## What the task requires
Switch every "vorhanden" to "verfügbar" in the listing below, from its first line through the line containing "cuyo significado es", and give that part back with nothing else altered.

## Source data

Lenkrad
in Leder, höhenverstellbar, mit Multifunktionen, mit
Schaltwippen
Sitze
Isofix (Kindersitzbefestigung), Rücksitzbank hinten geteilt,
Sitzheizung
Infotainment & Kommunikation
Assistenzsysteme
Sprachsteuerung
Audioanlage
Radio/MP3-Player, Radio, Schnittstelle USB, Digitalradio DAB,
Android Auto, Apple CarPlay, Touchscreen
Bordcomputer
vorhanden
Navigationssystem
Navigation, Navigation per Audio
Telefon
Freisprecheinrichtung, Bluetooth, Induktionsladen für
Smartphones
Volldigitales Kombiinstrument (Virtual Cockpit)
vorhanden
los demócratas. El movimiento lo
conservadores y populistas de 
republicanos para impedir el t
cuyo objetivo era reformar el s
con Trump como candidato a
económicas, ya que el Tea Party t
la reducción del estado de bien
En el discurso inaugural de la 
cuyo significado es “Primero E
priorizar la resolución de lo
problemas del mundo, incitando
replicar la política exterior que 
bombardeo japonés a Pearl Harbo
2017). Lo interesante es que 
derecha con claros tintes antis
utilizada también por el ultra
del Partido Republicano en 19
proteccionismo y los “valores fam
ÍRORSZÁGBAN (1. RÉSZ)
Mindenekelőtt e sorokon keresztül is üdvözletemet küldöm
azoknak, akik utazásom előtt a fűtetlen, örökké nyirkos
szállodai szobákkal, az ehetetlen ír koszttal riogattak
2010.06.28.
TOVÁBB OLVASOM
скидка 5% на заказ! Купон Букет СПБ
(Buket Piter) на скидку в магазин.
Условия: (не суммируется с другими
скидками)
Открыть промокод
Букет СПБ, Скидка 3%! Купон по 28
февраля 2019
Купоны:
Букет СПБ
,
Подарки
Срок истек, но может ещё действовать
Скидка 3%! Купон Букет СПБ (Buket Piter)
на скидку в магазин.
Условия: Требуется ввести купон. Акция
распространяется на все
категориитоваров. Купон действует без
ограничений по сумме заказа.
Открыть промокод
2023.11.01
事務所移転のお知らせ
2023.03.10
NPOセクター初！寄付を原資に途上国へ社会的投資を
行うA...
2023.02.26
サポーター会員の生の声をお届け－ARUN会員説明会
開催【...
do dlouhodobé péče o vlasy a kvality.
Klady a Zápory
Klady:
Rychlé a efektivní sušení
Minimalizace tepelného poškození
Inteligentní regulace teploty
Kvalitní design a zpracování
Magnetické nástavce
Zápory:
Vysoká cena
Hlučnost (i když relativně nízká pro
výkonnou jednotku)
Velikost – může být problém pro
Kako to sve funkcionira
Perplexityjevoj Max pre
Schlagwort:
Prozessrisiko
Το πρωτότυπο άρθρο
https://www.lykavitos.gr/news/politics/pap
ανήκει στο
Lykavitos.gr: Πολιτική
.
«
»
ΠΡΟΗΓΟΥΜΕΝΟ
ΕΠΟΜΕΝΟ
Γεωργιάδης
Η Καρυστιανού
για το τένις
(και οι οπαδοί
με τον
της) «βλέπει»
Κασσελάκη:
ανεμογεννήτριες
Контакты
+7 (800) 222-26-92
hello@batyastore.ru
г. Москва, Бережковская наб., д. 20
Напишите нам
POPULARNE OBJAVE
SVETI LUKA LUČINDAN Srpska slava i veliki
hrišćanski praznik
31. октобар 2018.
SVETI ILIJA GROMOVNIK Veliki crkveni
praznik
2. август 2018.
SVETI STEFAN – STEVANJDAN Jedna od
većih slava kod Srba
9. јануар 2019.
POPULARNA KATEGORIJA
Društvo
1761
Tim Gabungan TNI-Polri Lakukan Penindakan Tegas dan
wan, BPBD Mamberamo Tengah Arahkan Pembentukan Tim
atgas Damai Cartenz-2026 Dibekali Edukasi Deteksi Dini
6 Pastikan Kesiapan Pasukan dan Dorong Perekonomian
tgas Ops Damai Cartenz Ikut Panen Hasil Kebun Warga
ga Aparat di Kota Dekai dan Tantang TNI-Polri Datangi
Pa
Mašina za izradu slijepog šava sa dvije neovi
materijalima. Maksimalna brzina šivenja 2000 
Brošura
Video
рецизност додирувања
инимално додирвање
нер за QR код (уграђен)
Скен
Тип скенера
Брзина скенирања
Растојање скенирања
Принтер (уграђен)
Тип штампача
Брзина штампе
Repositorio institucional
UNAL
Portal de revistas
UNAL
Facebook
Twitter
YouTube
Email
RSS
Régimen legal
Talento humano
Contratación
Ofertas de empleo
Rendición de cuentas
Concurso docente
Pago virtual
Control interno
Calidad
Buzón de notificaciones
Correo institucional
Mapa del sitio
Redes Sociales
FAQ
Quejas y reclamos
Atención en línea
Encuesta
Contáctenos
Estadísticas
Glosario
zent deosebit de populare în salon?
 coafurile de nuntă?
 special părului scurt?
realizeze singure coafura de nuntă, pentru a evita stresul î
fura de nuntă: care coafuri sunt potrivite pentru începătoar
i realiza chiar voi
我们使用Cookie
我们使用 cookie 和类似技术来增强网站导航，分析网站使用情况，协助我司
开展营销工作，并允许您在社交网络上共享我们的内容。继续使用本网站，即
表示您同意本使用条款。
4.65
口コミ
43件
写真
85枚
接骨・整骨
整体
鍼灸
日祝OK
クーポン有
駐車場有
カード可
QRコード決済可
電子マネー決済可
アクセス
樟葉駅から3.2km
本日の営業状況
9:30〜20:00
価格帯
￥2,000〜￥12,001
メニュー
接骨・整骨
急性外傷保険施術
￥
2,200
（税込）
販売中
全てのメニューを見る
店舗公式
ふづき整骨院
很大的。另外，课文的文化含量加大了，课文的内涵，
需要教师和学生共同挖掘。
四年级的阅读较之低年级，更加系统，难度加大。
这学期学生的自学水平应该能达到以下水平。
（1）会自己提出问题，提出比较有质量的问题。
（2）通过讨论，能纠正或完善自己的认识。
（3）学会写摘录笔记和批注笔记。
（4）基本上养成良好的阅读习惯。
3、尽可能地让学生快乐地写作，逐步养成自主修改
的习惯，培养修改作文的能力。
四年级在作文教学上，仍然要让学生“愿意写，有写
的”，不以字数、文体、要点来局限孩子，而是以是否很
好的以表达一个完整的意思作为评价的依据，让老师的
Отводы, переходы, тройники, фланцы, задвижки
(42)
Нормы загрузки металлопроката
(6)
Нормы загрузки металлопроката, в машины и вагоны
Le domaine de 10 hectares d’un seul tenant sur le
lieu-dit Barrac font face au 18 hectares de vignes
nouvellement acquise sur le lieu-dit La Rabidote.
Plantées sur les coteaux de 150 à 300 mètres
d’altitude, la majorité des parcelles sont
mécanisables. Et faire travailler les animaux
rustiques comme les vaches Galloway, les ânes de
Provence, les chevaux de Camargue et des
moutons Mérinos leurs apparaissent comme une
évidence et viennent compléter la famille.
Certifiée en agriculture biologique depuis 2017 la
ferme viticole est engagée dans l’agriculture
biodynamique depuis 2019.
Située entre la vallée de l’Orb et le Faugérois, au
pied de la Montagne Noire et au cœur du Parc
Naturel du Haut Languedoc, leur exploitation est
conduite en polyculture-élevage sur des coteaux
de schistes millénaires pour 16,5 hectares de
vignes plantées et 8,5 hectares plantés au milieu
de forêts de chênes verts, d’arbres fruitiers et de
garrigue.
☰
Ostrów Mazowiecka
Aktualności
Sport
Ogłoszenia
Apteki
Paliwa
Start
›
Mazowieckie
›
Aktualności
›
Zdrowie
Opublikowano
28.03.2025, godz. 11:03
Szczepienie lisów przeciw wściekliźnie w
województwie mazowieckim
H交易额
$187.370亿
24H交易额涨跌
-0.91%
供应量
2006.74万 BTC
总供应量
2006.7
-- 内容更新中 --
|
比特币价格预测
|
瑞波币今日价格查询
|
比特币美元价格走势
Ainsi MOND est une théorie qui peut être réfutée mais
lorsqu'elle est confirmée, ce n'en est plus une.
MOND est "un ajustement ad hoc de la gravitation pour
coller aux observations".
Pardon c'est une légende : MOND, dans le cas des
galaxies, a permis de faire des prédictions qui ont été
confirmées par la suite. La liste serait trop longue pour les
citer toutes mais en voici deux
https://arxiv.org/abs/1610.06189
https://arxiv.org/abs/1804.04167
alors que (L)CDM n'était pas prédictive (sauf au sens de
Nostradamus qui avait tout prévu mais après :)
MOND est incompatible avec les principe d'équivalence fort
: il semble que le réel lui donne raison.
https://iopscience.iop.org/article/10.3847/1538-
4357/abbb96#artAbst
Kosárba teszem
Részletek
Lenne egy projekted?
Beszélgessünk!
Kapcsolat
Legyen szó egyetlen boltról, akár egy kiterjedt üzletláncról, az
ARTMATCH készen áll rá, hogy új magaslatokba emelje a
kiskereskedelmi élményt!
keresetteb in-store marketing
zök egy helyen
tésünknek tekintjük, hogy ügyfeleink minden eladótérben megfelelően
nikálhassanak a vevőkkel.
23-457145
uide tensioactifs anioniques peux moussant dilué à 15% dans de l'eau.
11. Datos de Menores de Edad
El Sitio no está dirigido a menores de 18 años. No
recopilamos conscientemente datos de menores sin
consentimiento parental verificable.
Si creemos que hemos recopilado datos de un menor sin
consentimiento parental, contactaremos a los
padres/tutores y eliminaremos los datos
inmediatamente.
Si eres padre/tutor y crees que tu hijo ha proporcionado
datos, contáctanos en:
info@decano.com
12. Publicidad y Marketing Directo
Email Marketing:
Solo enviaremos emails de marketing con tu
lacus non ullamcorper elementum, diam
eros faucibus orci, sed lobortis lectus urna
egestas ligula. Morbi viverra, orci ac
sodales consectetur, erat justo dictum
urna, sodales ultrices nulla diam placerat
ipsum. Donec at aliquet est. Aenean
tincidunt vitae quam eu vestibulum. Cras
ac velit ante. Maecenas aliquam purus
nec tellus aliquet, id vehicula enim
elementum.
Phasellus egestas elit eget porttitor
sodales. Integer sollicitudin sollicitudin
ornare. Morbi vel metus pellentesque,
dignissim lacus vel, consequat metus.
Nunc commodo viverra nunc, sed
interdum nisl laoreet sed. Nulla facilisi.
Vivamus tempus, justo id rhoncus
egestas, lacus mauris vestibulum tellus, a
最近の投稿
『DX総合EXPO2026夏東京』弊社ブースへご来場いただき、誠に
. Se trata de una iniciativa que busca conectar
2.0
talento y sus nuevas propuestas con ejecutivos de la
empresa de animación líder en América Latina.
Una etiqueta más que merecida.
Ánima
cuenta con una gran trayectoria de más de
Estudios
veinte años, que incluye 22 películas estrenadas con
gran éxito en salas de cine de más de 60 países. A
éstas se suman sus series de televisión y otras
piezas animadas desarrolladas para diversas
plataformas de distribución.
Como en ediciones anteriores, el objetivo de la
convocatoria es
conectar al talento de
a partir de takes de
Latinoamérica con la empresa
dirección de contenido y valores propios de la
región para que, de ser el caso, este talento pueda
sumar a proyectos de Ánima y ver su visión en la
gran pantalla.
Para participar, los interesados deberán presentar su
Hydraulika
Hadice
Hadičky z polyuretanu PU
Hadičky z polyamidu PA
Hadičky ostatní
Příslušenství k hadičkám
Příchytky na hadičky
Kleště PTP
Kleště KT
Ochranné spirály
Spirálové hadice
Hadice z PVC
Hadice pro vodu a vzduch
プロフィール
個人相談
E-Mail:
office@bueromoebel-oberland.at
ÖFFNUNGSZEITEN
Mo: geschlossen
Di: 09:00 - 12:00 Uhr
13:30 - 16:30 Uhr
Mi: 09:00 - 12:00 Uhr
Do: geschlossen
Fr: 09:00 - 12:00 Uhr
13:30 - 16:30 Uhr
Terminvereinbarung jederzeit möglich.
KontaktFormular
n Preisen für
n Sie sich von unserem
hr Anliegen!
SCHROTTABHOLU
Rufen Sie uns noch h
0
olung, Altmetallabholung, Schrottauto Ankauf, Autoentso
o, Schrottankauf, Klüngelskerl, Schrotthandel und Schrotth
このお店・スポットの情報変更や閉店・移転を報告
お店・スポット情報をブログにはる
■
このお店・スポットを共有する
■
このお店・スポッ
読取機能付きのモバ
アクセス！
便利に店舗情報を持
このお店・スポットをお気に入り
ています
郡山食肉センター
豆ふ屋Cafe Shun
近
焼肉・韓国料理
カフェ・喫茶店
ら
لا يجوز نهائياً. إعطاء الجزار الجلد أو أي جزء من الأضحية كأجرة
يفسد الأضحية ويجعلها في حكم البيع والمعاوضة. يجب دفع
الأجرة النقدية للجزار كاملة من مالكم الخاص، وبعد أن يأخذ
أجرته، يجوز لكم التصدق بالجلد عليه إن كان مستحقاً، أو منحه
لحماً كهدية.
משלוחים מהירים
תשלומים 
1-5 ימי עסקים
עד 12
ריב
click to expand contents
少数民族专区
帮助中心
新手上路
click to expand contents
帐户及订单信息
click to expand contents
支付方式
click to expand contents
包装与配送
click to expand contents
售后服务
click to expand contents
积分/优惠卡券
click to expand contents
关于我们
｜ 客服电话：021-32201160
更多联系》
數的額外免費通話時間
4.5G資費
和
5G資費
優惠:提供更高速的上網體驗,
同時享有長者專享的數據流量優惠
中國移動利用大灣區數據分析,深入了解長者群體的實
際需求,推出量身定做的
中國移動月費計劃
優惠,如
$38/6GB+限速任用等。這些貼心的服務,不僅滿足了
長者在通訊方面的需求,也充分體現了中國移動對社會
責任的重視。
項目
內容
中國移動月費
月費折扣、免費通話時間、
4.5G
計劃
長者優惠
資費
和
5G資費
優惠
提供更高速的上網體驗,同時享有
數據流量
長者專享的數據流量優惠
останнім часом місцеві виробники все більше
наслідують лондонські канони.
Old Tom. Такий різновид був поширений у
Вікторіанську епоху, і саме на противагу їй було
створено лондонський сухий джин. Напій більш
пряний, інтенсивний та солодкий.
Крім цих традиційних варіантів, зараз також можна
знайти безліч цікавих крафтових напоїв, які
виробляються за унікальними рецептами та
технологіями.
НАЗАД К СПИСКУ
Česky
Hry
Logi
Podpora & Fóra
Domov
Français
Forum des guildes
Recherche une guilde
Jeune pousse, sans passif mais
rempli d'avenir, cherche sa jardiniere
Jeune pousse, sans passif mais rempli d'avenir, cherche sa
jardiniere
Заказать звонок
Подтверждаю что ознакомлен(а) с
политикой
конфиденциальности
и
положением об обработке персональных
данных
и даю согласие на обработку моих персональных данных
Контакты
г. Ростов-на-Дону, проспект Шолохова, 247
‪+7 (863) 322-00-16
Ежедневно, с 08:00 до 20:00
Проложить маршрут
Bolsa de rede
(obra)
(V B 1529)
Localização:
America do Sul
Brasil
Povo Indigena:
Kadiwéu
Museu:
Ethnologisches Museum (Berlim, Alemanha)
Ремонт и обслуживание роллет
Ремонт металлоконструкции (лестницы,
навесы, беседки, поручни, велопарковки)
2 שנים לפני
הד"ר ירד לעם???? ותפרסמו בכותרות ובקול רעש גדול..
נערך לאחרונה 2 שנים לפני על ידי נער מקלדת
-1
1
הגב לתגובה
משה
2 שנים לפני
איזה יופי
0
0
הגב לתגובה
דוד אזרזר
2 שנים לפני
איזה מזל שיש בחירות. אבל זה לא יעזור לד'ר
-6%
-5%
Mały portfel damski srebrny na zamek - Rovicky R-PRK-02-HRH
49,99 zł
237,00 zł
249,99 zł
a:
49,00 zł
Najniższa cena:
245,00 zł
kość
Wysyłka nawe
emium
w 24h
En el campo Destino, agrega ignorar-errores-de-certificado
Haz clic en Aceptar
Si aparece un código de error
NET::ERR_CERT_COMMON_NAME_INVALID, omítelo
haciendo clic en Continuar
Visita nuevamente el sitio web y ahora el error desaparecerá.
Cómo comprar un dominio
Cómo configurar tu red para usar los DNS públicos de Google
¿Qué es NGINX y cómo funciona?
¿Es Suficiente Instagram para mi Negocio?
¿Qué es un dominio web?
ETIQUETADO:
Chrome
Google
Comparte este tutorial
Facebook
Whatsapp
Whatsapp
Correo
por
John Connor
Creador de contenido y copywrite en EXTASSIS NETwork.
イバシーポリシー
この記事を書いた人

## Result of this task
Lenkrad
in Leder, höhenverstellbar, mit Multifunktionen, mit
Schaltwippen
Sitze
Isofix (Kindersitzbefestigung), Rücksitzbank hinten geteilt,
Sitzheizung
Infotainment & Kommunikation
Assistenzsysteme
Sprachsteuerung
Audioanlage
Radio/MP3-Player, Radio, Schnittstelle USB, Digitalradio DAB,
Android Auto, Apple CarPlay, Touchscreen
Bordcomputer
verfügbar
Navigationssystem
Navigation, Navigation per Audio
Telefon
Freisprecheinrichtung, Bluetooth, Induktionsladen für
Smartphones
Volldigitales Kombiinstrument (Virtual Cockpit)
verfügbar
los demócratas. El movimiento lo
conservadores y populistas de 
republicanos para impedir el t
cuyo objetivo era reformar el s
con Trump como candidato a
económicas, ya que el Tea Party t
la reducción del estado de bien
En el discurso inaugural de la 
cuyo significado es “Primero E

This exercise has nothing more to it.